Provided text
— begin —
You are not alone. Some of President Barack Obama’s own crackerjack advisers are surely as surprised and dismayed as anyone by America’s persistently weak economic recovery. Back in the spring of 2010 — just before the White House launched its ill-timed “Recovery Summer” publicity offensive right smack into a summer swoon — I visited a top White House economist. I asked if the nascent recovery had any real momentum. After giving me a lengthy and thorough survey of the major macroeconomic indicators, the economist concluded that “all the lights on the dashboard are flashing green.” Let the Obama boom begin.
A similarly rosy sentiment was expressed to me by another member of the Obama economic team at roughly the same time. This adviser, since returned to academia, had little patience for any suggestion that the anemic rebound evidenced a sluggish, “new normal” economy burdened by too much government debt. Economists Carmen Reinhart and Kenneth Rogoff have found that financial crises are usually followed by sharply higher government debt and significantly lower economic growth; but this White House economist was having none of it, arguing that no economy in history is comparable to America’s due to its global dominance and control of the world’s reserve currency. Past poor results do not guarantee future underperformance. And besides, the president’s 2009 stimulus package was really beginning to work its magic. America was going to be okay.
But sitting there, listening to all that West Wing optimism, I was reminded of Richard Nixon’s famous observation that the U.S. economy was so strong “it would take a genius” to wreck it. Indeed, the Obama administration was filled with geniuses, a veritable all-star team, no, dream team of superstar liberal economists: Lawrence Summers, Christina Romer, Austan Goolsbee, Peter Orszag, Alan Krueger, Jared Bernstein. And don’t forget Treasury Secretary Timothy Geithner, the Indispensable Man of the financial crisis, a figure so highly regarded back in the fall of 2008 that he just might have led President John McCain’s Treasury Department had the election gone the other way.
— end —
Your tasks
(a) In the passage on Obama's economic advisers, what did Richard Nixon say it would take to wreck the U.S. economy?
(b) Reproduce the passage on Obama's economic advisers from "A similarly rosy" to "to be okay." word for word.

Data excerpt
— begin —
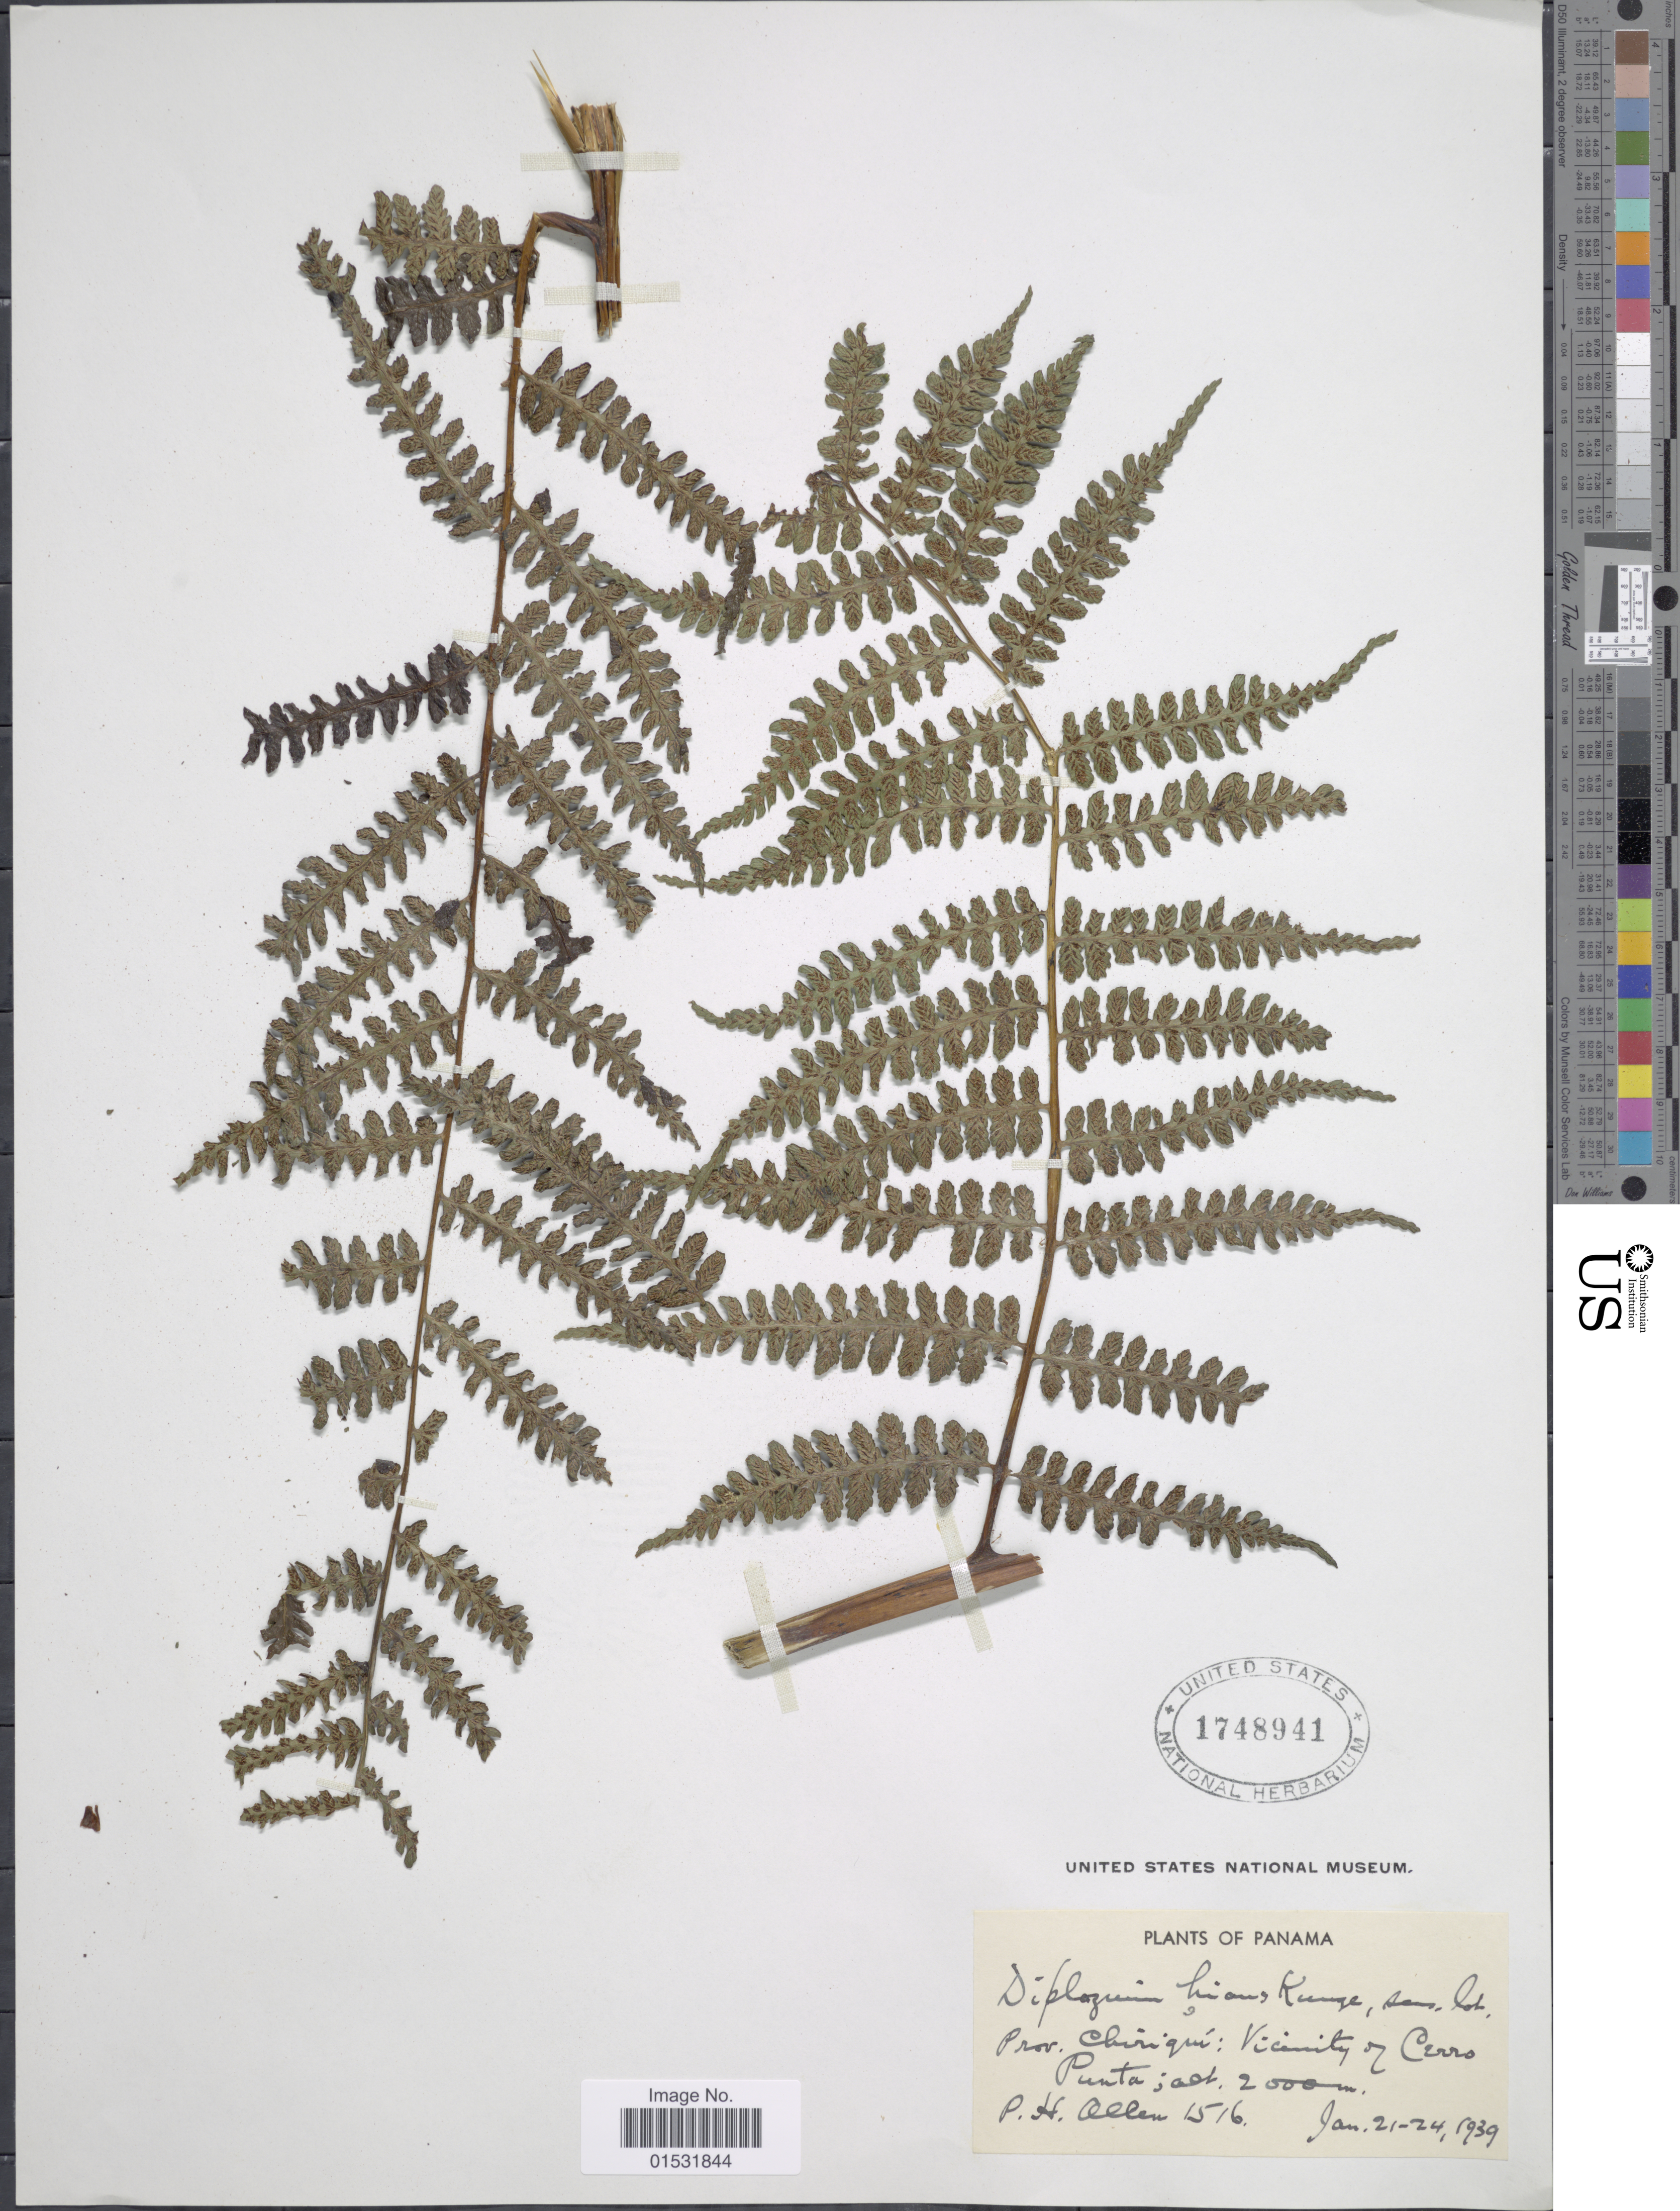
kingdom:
— end —
The results
(a) A genius.

(b)
A similarly rosy sentiment was expressed to me by another member of the Obama economic team at roughly the same time. This adviser, since returned to academia, had little patience for any suggestion that the anemic rebound evidenced a sluggish, “new normal” economy burdened by too much government debt. Economists Carmen Reinhart and Kenneth Rogoff have found that financial crises are usually followed by sharply higher government debt and significantly lower economic growth; but this White House economist was having none of it, arguing that no economy in history is comparable to America’s due to its global dominance and control of the world’s reserve currency. Past poor results do not guarantee future underperformance. And besides, the president’s 2009 stimulus package was really beginning to work its magic. America was going to be okay.